Tory MP’s bill aims to stop the powerful using the law to stifle public debate

Bob Seely
Bob Seely’s private member’s bill follows the failure of the government to introduce promised legislation. Photograph: Jonathan Hordle/Rex/Shutterstock

Ministers are being urged to back a private member’s bill designed to penalise wealthy public figures who exploit the court system for “legalised intimidation” of investigative journalists, campaigners and watchdogs.

The bill, put forward by Conservative MP Bob Seely on Tuesday, is intended to put pressure on the government to move forward with its own promised legislation to tackle vexatious legal claims designed to silence debate on issues of public interest, known as strategic lawsuits against public participation, or Slapps.

While the previous government pledged in July to give courts in England and Wales new powers to dismiss lawsuits employed by wealthy claimants to stifle free speech, it has yet to put forward any draft legislation.

Seely said ministerial support for his defamation, privacy, freedom of expression, data protection, legal services and private investigators bill, would stop “unethical” British law firms from providing a “one-stop shop” for wealthy oligarchs and politicians hoping “to spy, to snoop, to smear, and to sue” their critics.

“As a business model, it is a form of legalised intimidation, effectively legal gangsterism” deployed by organised criminals, authoritarian states, oligarchs and corrupt corporations, which Seely said “undermines the good reputation of London”.

Slapps came into the spotlight following Russia’s invasion of Ukraine, amid allegations that oligarchs close to Vladimir Putin had for years used the threat of legal action in UK courts to shut down criticism and deter investigations into their affairs.

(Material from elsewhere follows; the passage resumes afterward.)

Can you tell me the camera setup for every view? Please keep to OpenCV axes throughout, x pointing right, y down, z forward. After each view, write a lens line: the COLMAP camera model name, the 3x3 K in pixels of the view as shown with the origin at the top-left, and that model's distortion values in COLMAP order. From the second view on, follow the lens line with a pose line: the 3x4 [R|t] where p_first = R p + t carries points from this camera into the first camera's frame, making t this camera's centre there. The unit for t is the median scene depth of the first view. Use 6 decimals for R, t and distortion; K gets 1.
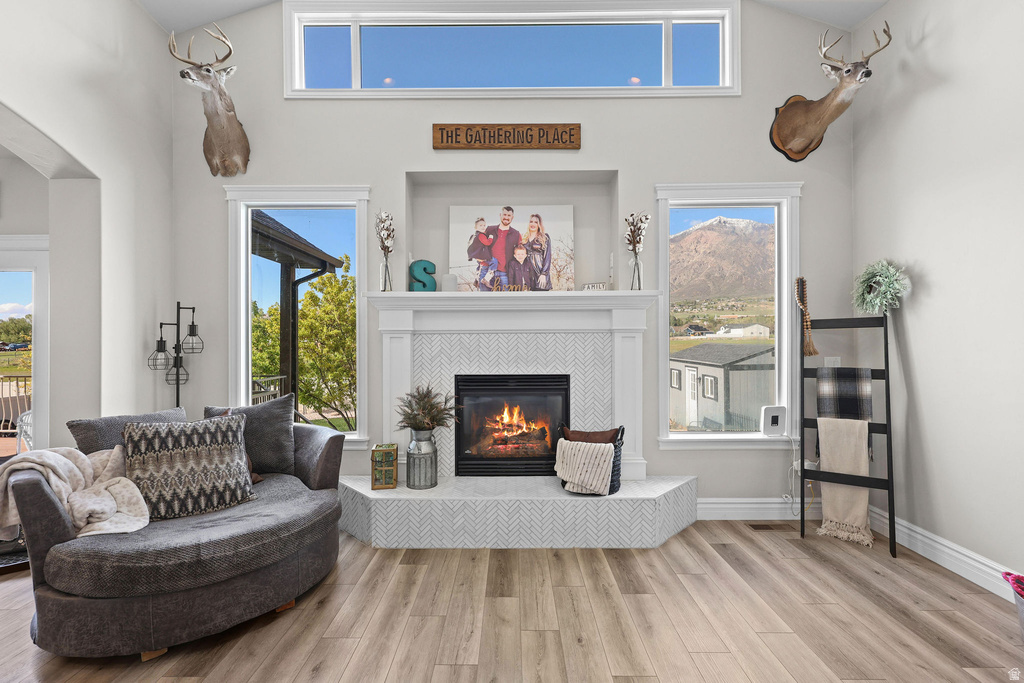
lens RADIAL K [[463.8, 0, 516.6], [0, 463.8, 336.9], [0, 0, 1]] dist [0.009588, -0.004653]
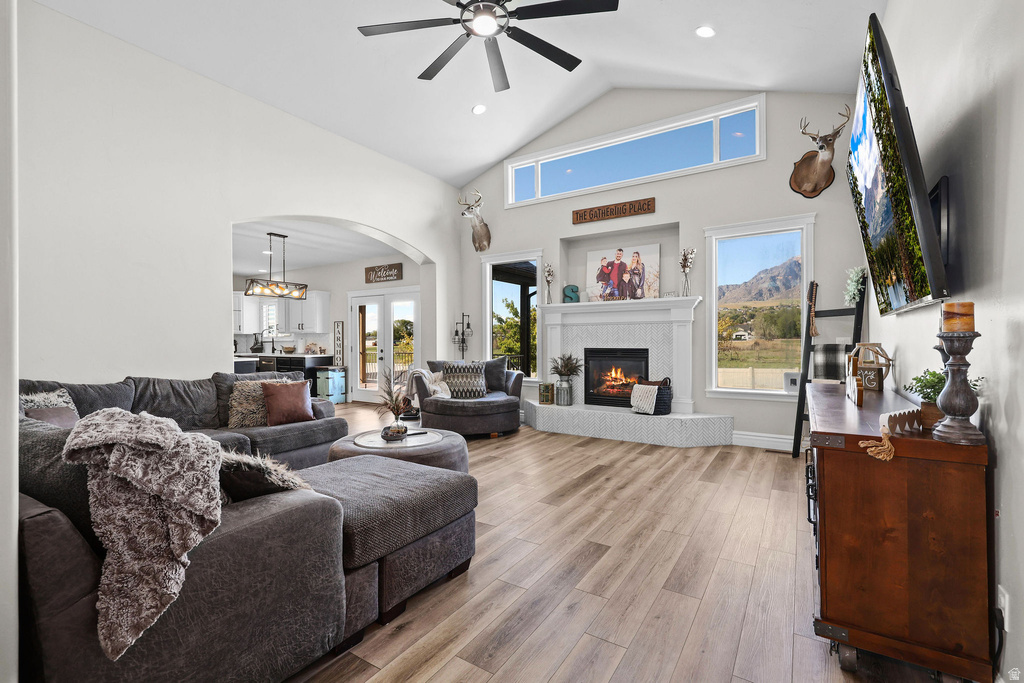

Seely accused the legal profession of turning a blind eye to the practice, saying the Solicitors Regulation Authority had failed to take adequate action against offending firms.

“One wonders at the conniving silence of the Bar Council, the Law Society and Solicitors Regulatory Authority (SRA), which seem to spend their time doing very very little regulation,” he said.

In a separate hearing in front of the House of Lords’ communications and digital committee, the SRA’s chief executive, Paul Philip, said the regulator only became aware of the use of Slapps in early 2022, following the invasion of Ukraine.

The MP urged the government to accelerate the introduction of its own rules, or back his bill, which could fail to move to a second reading without ministerial support.

Seely suggested the UK could follow in the footsteps of the US, which fines legal firms for bringing unwarranted claims against journalists who are reporting stories deemed to be in the public interest.

“If we fine them £1m every time … [they] brought in a Slapp, I think we would be able to send this industry packing in a short period, and, God forbid, some of these lawyers would have to make an ethical living.”